The period of the Second Bulgarian Kingdom (12th – 14th c.) was marked by a new upsurge of the Bulgarian spirituality. Of the Bulgarian kings’ will and with their support a large part of the old monasteries were renovated and a number of new ones were built. Along with the built monasteries, the rock monks’ dwellings flourished significantly as well. Chased away by the more frequent attacks of the Ottoman Turks in the eastern regions of the Balkan Peninsula, a large number of monks-Hesychasts took refuge in the big eremitic colonies by Cherven, Ivanovo, etc. in North-Eastern Bulgaria. Amongst them Aladzha Monastery stands out with its size and picturesque decoration. There is solid evidence that the monastery was renovated and re-painted with the support of the Principality of Dobrudzha’s rulers.
The Ottoman expansion on the Balkans terminated the monks’ dwelling. A legend tells that the monks were killed by the Ottoman invaders after the defeat of the Crusader Army lead by the Polish-Hungarian King Vladislav ІІІ Yagelo in the battle by Varna in 1444.

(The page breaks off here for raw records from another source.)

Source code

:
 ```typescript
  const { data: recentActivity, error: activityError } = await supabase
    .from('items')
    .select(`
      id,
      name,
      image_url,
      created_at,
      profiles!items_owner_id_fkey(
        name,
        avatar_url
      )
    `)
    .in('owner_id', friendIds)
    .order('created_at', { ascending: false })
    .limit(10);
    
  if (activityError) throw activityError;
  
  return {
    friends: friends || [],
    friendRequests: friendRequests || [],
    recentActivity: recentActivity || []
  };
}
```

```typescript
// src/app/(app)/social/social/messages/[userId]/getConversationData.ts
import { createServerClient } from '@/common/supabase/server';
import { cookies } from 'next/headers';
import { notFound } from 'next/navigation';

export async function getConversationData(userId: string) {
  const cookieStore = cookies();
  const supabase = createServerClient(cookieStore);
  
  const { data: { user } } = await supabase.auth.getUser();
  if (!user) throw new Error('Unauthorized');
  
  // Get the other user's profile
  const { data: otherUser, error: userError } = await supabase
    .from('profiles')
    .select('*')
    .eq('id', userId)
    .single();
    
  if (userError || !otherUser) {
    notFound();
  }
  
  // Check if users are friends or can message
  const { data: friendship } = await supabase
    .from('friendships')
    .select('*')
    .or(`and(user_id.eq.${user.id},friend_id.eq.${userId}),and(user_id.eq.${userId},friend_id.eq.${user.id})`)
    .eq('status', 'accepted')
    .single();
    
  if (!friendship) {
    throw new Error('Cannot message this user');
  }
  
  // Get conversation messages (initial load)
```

Deprived of the support of the state and the church in the conditions of the foreign yoke, the monastery gradually sank into oblivion in the next centuries. Time was merciless as regards its authentic Christian name, either. The Arab-Turkish name “aladzha” (meaning “motley, colourful”) has only reached us nowadays.
At the end of 19th c. Karel Shkorpil recorded a legend according to which the name of the monastery used to be St. Spas (from Christ the Savouir) or Ascension.
Today, as a part of the Regional historical museum in Varna, Aladzha Monastery welcomes thousands of visitors from all over the world, and occupies an important position in the system of the international cultural tourism.